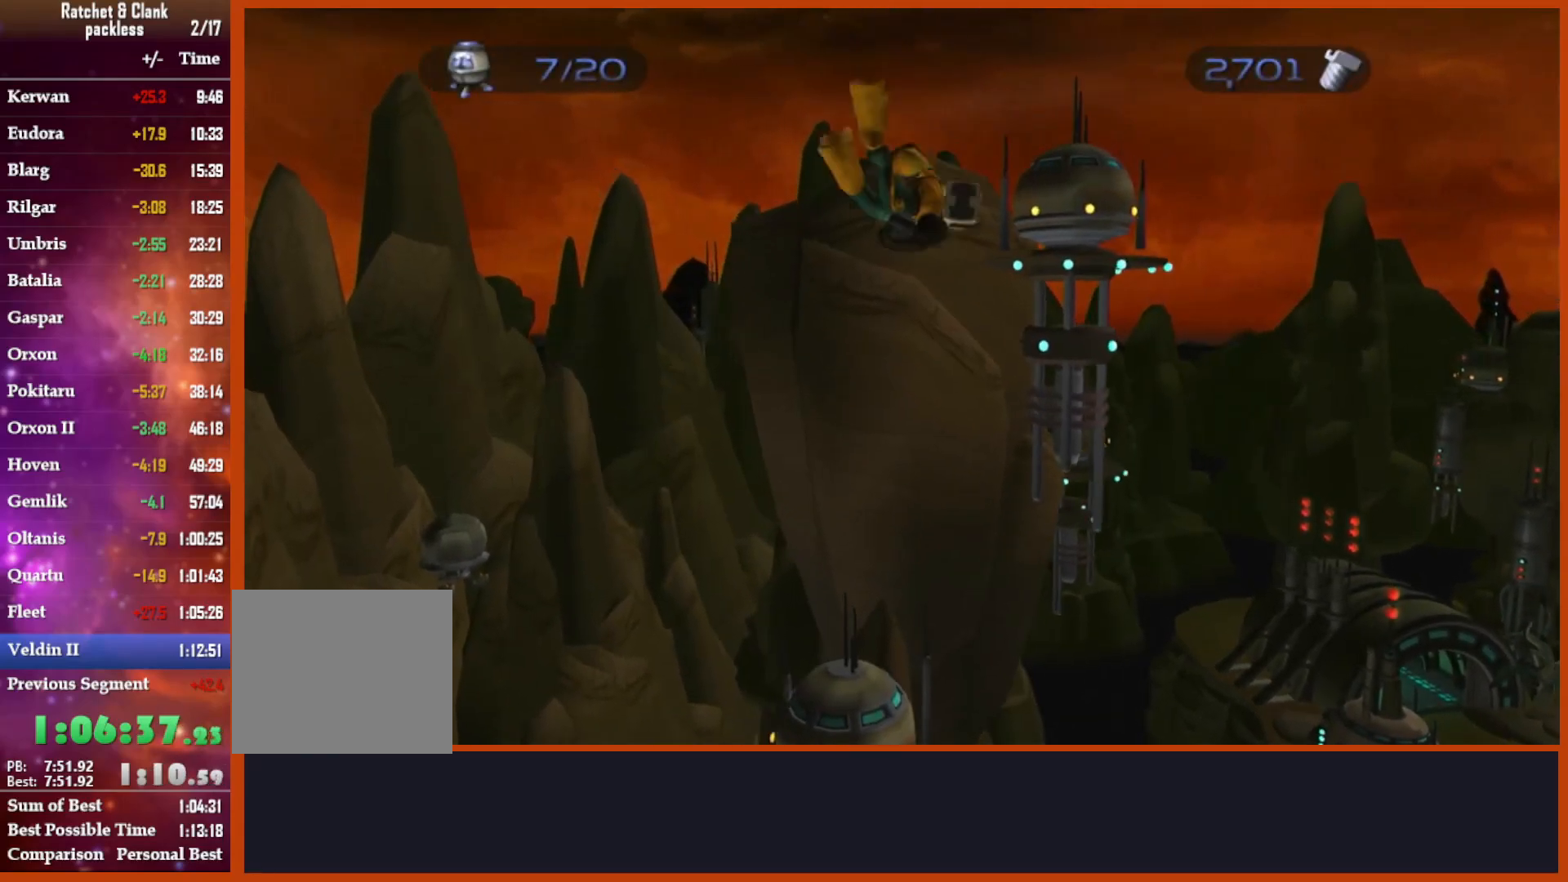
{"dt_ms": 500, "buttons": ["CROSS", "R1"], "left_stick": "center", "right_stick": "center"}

--

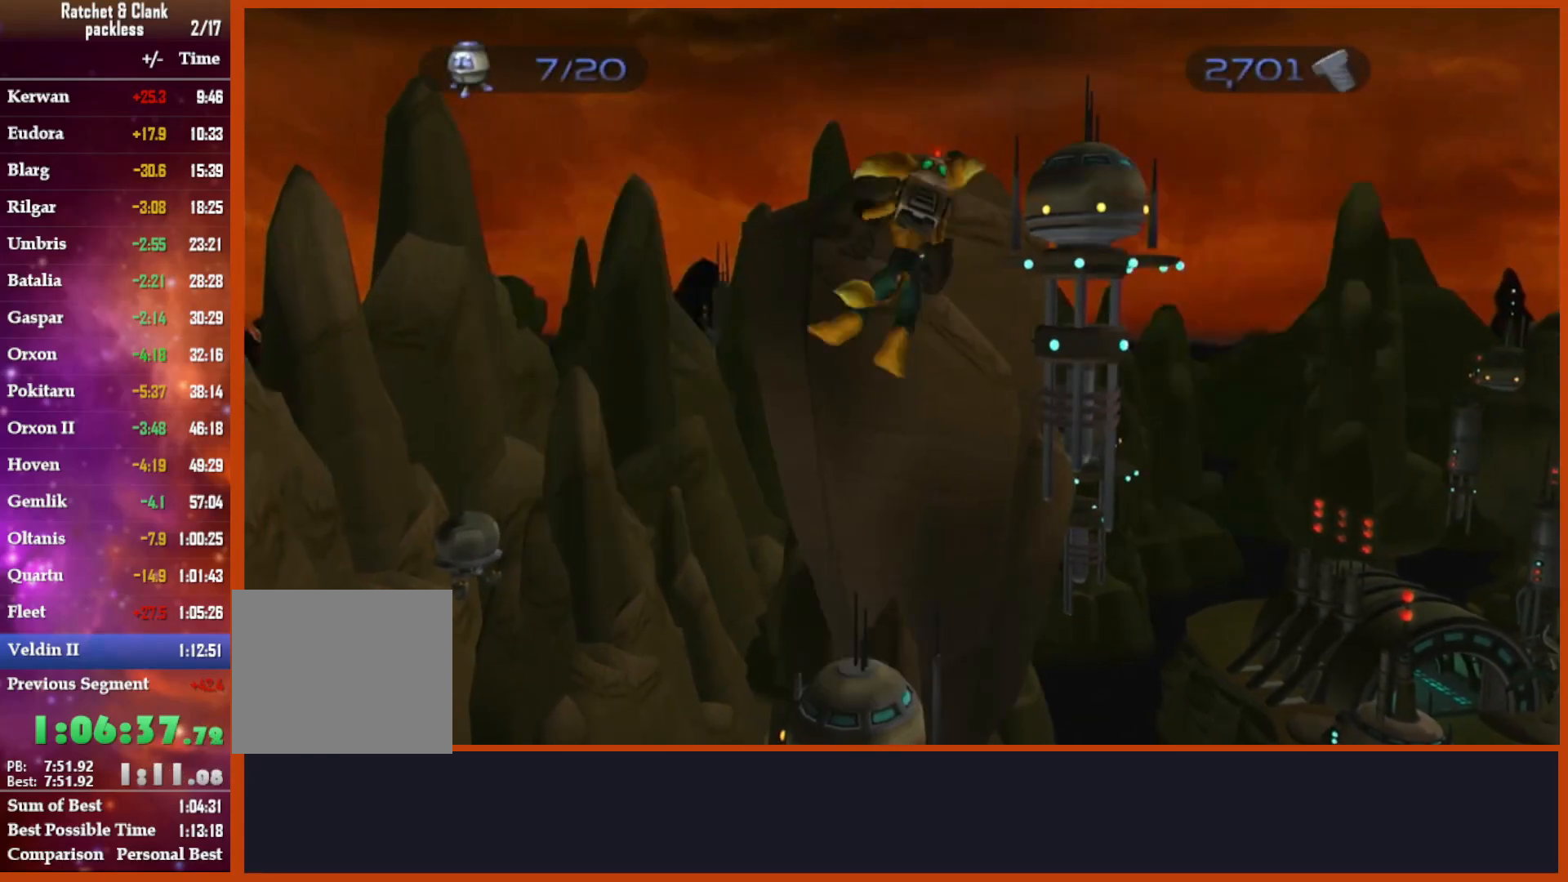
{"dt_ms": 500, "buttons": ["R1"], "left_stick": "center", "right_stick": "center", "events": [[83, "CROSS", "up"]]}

==

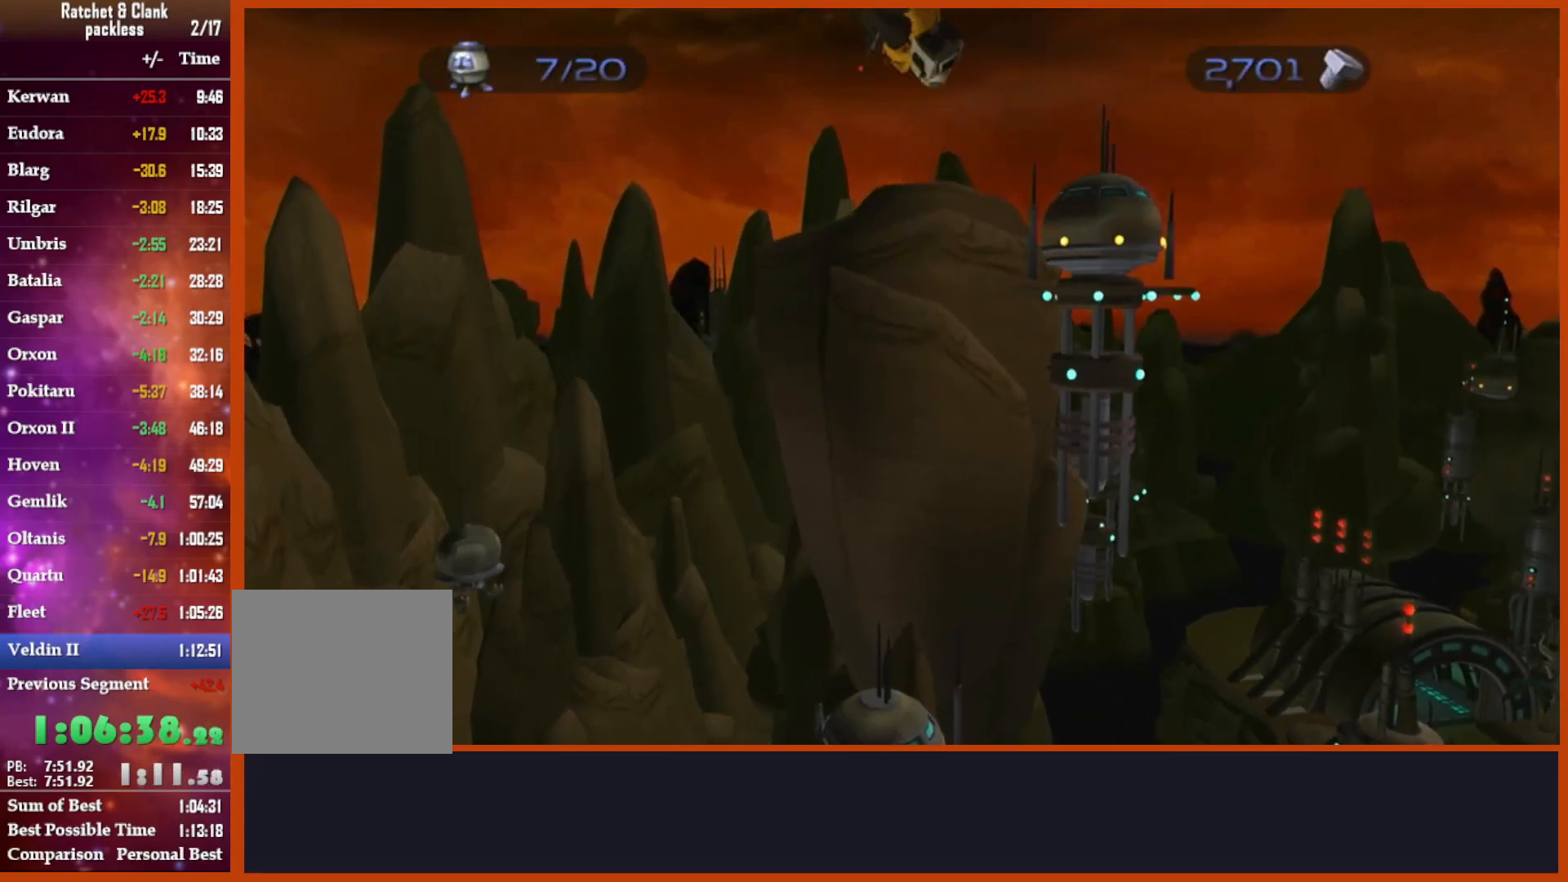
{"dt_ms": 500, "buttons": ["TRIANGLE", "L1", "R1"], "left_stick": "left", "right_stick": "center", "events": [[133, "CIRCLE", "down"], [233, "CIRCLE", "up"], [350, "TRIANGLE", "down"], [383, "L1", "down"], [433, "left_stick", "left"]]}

About this task –
Copy all lines from the listing that contain "CROSS".

Solution below –
{"dt_ms": 500, "buttons": ["CROSS", "R1"], "left_stick": "center", "right_stick": "center"}
{"dt_ms": 500, "buttons": ["R1"], "left_stick": "center", "right_stick": "center", "events": [[83, "CROSS", "up"]]}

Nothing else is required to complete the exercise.